Targeted mutation of the gene encoding prion protein in zebrafish reveals a conserved role in neuron excitability

• Targeted mutagenesis successfully disrupted a zebrafish gene encoding prion protein.
• Prp−/− zebrafish were viable and showed increased susceptibility to seizures.
• Loss of prion function led to altered NMDA receptor kinetics at synapses.
• Prp−/− zebrafish are a tractable model to study the elusive function of prion protein.
• Prion protein has an ancient conserved role in regulating neuron excitability.

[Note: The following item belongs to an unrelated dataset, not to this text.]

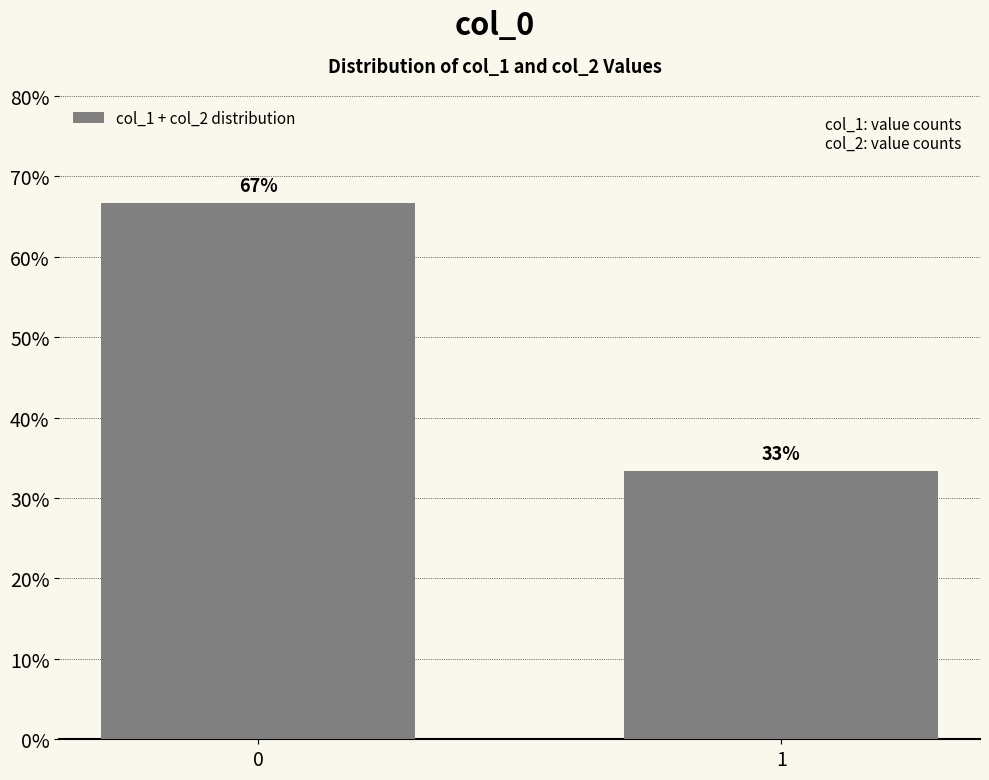

The chart shows a value of 1.0 at 0. True or false?

False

The function of the cellular prion protein (PrPC) in healthy brains remains poorly understood, in part because Prnp knockout mice are viable. On the other hand, transient knockdown of Prnp homologs in zebrafish (including two paralogs, prp1 and prp2) has suggested that PrPC is required for CNS development, cell adhesion, and neuroprotection. It has been argued that zebrafish Prp2 is most similar to mammalian PrPC, yet it has remained intransigent to the most thorough confirmations of reagent specificity during knockdown. Thus we investigated the role of prp2 using targeted gene disruption via zinc finger nucleases. Prp2−/− zebrafish were viable and did not display overt developmental phenotypes. Back-crossing female prp2−/− fish ruled out a role for maternal mRNA contributions. Prp2−/− larvae were found to have increased seizure-like behavior following exposure to the convulsant pentylenetetrazol (PTZ), as compared to wild type fish. In situ recordings from intact hindbrains demonstrated that prp2 regulates closing of N-Methyl-d-aspartate (NMDA) receptors, concomitant with neuroprotection during glutamate excitotoxicity. Overall, the knockout of Prp2 function in zebrafish independently confirmed hypothesized roles for PrP, identifying deeply conserved functions in post-developmental regulation of neuron excitability that are consequential to the etiology of prion and Alzheimer diseases.